Exercise details ▸
Somewhere below is a line with "propia KETCHUP CASERO la" and, later, a line with "Área de suscriptores"; repeat those two lines and all the lines between them, exactly as they are.

(Dataset entries)
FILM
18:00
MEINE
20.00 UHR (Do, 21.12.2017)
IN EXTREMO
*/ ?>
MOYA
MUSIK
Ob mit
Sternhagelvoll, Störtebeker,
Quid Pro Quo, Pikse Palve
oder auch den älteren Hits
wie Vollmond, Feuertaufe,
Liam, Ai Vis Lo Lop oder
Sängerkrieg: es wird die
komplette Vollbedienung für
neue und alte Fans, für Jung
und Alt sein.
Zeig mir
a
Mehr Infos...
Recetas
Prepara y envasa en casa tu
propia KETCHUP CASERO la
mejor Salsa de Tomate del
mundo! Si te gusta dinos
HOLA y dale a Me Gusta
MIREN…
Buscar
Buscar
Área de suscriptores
* * *
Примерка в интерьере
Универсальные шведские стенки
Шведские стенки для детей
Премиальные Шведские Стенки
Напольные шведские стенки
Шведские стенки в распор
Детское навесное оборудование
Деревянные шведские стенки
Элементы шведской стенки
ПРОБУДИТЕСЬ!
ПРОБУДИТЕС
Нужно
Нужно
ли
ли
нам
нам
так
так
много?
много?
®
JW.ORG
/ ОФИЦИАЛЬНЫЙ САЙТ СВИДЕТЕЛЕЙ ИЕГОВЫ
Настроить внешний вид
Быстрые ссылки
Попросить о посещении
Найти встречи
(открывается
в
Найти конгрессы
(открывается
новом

Output of the task ▸
propia KETCHUP CASERO la
mejor Salsa de Tomate del
mundo! Si te gusta dinos
HOLA y dale a Me Gusta
MIREN…
Buscar
Buscar
Área de suscriptores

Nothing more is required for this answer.